Copy every line of the entries below word for word, leaving out the pictures.
━━ Material for this exercise
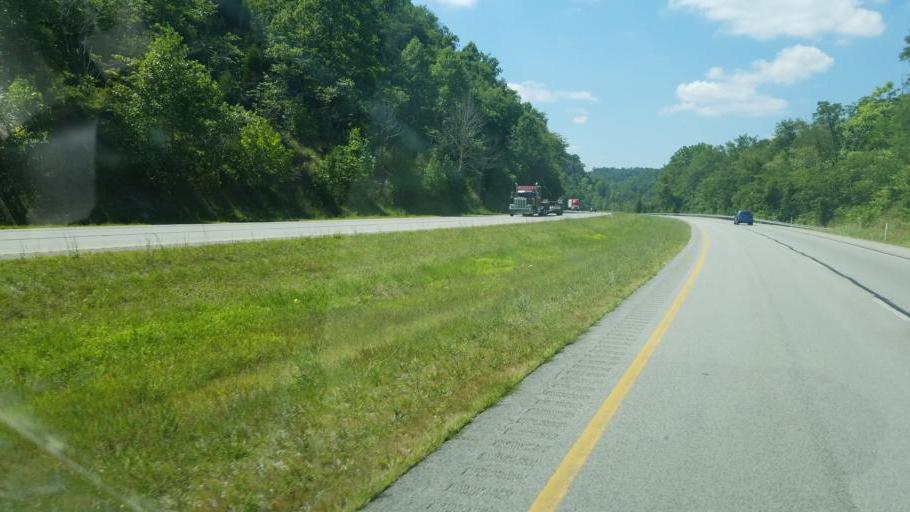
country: US
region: West Virginia
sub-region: Kanawha County
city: Sissonville
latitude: 38.5704
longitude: -81.6371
━━━━
▸ **Solution for this task**
country: US
region: West Virginia
sub-region: Kanawha County
city: Sissonville
latitude: 38.5704
longitude: -81.6371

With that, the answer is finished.